:: EXTRACTED MATERIAL ::
- Opening Delimiter -

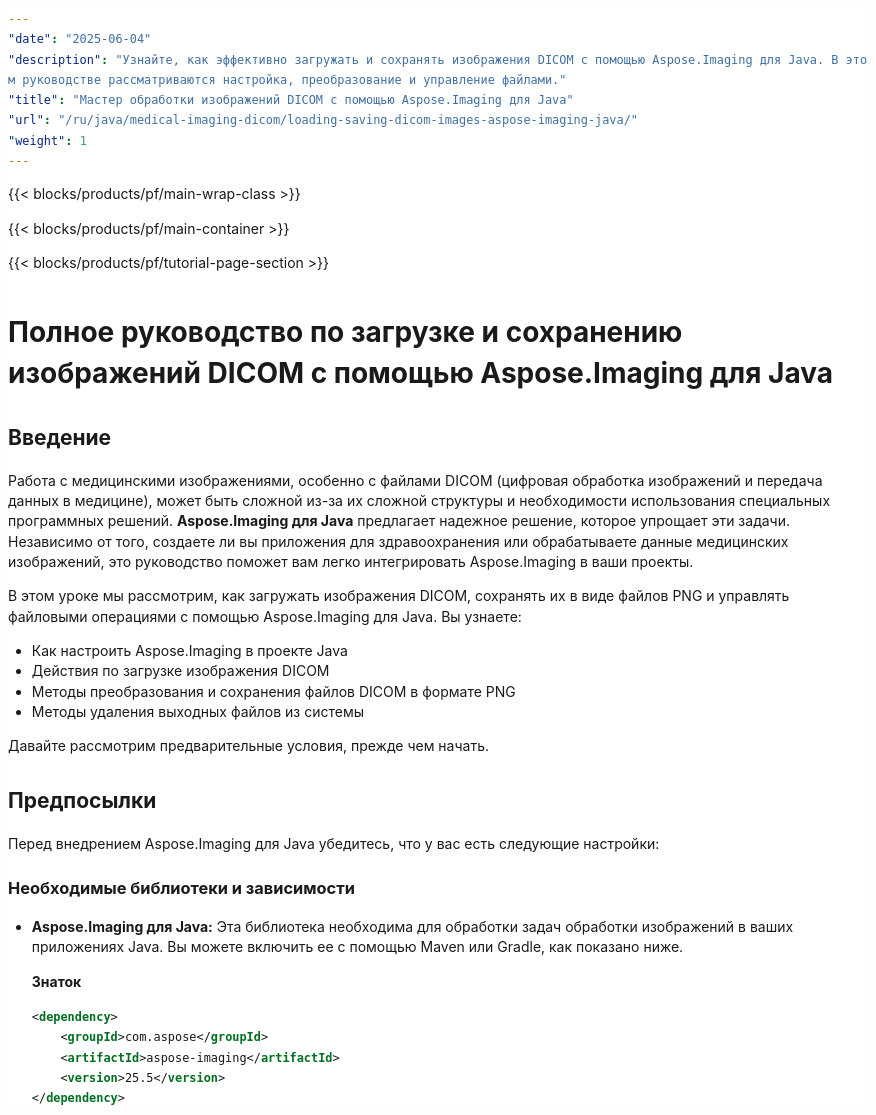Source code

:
 ```yaml
---
"date": "2025-06-04"
"description": "Узнайте, как эффективно загружать и сохранять изображения DICOM с помощью Aspose.Imaging для Java. В этом руководстве рассматриваются настройка, преобразование и управление файлами."
"title": "Мастер обработки изображений DICOM с помощью Aspose.Imaging для Java"
"url": "/ru/java/medical-imaging-dicom/loading-saving-dicom-images-aspose-imaging-java/"
"weight": 1
---
```


{{< blocks/products/pf/main-wrap-class >}}

{{< blocks/products/pf/main-container >}}

{{< blocks/products/pf/tutorial-page-section >}}
# Полное руководство по загрузке и сохранению изображений DICOM с помощью Aspose.Imaging для Java

## Введение

Работа с медицинскими изображениями, особенно с файлами DICOM (цифровая обработка изображений и передача данных в медицине), может быть сложной из-за их сложной структуры и необходимости использования специальных программных решений. **Aspose.Imaging для Java** предлагает надежное решение, которое упрощает эти задачи. Независимо от того, создаете ли вы приложения для здравоохранения или обрабатываете данные медицинских изображений, это руководство поможет вам легко интегрировать Aspose.Imaging в ваши проекты.

В этом уроке мы рассмотрим, как загружать изображения DICOM, сохранять их в виде файлов PNG и управлять файловыми операциями с помощью Aspose.Imaging для Java. Вы узнаете:

- Как настроить Aspose.Imaging в проекте Java
- Действия по загрузке изображения DICOM
- Методы преобразования и сохранения файлов DICOM в формате PNG
- Методы удаления выходных файлов из системы

Давайте рассмотрим предварительные условия, прежде чем начать.

## Предпосылки

Перед внедрением Aspose.Imaging для Java убедитесь, что у вас есть следующие настройки:

### Необходимые библиотеки и зависимости

- **Aspose.Imaging для Java:** Эта библиотека необходима для обработки задач обработки изображений в ваших приложениях Java. Вы можете включить ее с помощью Maven или Gradle, как показано ниже.
  
  **Знаток**
  ```xml
  <dependency>
      <groupId>com.aspose</groupId>
      <artifactId>aspose-imaging</artifactId>
      <version>25.5</version>
  </dependency>
  ```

- Closing Delimiter -

:: ABOUT THIS EXERCISE ::
Pull together all lines from the data that mention the word "загрузке".

:: PROBLEM SOLUTION ::
# Полное руководство по загрузке и сохранению изображений DICOM с помощью Aspose.Imaging для Java
- Действия по загрузке изображения DICOM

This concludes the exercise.